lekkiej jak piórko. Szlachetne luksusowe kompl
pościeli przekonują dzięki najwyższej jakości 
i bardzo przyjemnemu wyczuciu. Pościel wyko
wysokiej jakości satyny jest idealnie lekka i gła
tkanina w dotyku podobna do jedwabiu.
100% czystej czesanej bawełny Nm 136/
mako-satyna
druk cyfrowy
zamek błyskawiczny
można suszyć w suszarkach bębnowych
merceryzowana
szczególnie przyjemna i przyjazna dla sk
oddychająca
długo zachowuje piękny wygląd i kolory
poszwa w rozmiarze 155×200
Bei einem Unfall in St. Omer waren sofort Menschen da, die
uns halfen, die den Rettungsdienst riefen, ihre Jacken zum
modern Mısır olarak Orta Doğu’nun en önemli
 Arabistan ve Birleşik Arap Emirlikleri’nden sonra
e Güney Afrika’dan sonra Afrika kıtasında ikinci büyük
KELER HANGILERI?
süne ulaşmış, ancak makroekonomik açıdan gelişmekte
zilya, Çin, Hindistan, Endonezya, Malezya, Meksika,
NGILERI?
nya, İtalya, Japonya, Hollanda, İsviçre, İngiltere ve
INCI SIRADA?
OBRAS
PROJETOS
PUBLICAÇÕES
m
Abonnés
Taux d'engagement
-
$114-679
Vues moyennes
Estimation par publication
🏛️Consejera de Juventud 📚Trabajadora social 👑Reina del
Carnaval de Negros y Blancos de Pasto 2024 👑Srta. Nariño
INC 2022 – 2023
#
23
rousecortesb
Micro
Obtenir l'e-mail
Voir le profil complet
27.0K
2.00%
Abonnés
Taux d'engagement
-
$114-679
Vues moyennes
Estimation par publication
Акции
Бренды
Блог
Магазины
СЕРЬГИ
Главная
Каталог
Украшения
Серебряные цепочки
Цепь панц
·····
Every line in the records above that contains the word "jakości" should be copied out.

pościeli przekonują dzięki najwyższej jakości 
wysokiej jakości satyny jest idealnie lekka i gła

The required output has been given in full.